Dataset excerpts
= Beginning of Section =

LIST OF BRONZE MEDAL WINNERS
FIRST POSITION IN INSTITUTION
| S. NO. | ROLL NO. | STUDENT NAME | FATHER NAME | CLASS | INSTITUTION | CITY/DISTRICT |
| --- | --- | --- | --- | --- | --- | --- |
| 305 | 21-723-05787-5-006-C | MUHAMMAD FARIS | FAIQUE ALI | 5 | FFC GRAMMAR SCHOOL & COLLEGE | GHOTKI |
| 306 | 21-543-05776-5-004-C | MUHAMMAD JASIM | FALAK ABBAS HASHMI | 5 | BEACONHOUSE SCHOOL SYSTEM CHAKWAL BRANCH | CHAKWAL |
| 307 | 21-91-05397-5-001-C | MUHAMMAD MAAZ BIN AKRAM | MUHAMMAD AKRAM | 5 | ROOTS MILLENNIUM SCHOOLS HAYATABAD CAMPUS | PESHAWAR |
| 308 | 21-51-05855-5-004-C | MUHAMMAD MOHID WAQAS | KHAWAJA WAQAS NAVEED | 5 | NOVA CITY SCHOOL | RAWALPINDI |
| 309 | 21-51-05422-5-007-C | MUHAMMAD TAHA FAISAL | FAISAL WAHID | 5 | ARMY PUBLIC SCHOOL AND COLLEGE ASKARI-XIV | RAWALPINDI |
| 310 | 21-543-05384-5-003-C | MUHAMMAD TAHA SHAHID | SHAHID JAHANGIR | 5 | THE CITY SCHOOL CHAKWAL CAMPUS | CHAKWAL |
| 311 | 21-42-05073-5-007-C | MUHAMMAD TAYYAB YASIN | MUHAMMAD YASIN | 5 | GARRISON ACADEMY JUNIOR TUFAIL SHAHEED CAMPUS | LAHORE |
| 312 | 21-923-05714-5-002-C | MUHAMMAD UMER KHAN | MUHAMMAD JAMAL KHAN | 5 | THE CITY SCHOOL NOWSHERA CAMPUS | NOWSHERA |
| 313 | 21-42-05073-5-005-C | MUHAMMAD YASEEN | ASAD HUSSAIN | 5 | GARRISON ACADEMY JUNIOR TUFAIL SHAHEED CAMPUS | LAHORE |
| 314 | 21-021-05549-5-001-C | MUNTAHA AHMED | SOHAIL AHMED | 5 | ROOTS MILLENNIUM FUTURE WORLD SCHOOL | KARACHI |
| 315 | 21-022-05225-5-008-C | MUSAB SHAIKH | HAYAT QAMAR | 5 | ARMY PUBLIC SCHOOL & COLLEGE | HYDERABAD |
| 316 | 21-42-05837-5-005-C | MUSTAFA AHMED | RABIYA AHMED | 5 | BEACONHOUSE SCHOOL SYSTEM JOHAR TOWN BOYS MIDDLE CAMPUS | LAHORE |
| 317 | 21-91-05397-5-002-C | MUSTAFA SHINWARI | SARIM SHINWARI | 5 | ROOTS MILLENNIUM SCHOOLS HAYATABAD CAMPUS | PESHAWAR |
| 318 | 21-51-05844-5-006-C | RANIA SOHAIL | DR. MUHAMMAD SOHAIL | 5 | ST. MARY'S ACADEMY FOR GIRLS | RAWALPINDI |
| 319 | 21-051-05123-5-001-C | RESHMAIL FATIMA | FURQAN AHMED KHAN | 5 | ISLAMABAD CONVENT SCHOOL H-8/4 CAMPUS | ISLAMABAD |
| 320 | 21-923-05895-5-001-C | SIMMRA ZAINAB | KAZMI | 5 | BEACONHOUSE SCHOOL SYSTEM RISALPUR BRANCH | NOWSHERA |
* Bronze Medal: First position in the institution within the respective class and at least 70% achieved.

= End of Section =

# THE PROBLEM
Within the data above, the span starting at the line containing "MIDDLE CAMPUS | LAHORE |" and ending at the line containing "CAMPUS | ISLAMABAD |" is to be retyped exactly, with no other lines.

# RESULT OF THIS TASK
| 316 | 21-42-05837-5-005-C | MUSTAFA AHMED | RABIYA AHMED | 5 | BEACONHOUSE SCHOOL SYSTEM JOHAR TOWN BOYS MIDDLE CAMPUS | LAHORE |
| 317 | 21-91-05397-5-002-C | MUSTAFA SHINWARI | SARIM SHINWARI | 5 | ROOTS MILLENNIUM SCHOOLS HAYATABAD CAMPUS | PESHAWAR |
| 318 | 21-51-05844-5-006-C | RANIA SOHAIL | DR. MUHAMMAD SOHAIL | 5 | ST. MARY'S ACADEMY FOR GIRLS | RAWALPINDI |
| 319 | 21-051-05123-5-001-C | RESHMAIL FATIMA | FURQAN AHMED KHAN | 5 | ISLAMABAD CONVENT SCHOOL H-8/4 CAMPUS | ISLAMABAD |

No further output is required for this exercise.